(Source texts of formatted documents)

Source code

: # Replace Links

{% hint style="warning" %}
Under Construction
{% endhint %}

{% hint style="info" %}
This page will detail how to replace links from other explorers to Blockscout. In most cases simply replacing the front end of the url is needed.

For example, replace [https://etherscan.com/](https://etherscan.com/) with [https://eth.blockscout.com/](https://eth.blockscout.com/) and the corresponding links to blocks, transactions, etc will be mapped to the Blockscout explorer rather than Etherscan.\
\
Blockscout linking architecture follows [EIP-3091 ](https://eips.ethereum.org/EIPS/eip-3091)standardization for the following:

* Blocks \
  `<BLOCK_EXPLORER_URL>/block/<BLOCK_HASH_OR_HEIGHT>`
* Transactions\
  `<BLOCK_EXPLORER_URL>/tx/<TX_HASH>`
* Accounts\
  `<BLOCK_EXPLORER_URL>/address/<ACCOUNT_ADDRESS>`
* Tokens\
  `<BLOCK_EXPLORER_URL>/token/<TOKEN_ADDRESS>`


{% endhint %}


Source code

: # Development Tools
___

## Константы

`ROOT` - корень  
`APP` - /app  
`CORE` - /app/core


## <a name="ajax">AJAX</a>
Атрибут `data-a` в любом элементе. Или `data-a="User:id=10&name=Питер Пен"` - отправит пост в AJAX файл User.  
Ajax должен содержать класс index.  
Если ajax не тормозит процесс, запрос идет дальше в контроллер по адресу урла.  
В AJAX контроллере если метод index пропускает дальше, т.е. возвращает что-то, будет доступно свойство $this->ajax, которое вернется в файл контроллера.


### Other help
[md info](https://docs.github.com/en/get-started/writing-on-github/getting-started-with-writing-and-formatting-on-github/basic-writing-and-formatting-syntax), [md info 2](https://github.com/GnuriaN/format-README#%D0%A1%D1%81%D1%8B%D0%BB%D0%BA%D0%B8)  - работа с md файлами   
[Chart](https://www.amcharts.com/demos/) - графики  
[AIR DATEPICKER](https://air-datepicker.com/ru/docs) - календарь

**ASSIGNMENT:**
Transcribe nothing except the lines from the one with "AJAX файл User." through the end of the data above, each exactly as it appears.

**RESPONSE TO THIS EXERCISE:**
Атрибут `data-a` в любом элементе. Или `data-a="User:id=10&name=Питер Пен"` - отправит пост в AJAX файл User.  
Ajax должен содержать класс index.  
Если ajax не тормозит процесс, запрос идет дальше в контроллер по адресу урла.  
В AJAX контроллере если метод index пропускает дальше, т.е. возвращает что-то, будет доступно свойство $this->ajax, которое вернется в файл контроллера.


### Other help
[md info](https://docs.github.com/en/get-started/writing-on-github/getting-started-with-writing-and-formatting-on-github/basic-writing-and-formatting-syntax), [md info 2](https://github.com/GnuriaN/format-README#%D0%A1%D1%81%D1%8B%D0%BB%D0%BA%D0%B8)  - работа с md файлами   
[Chart](https://www.amcharts.com/demos/) - графики  
[AIR DATEPICKER](https://air-datepicker.com/ru/docs) - календарь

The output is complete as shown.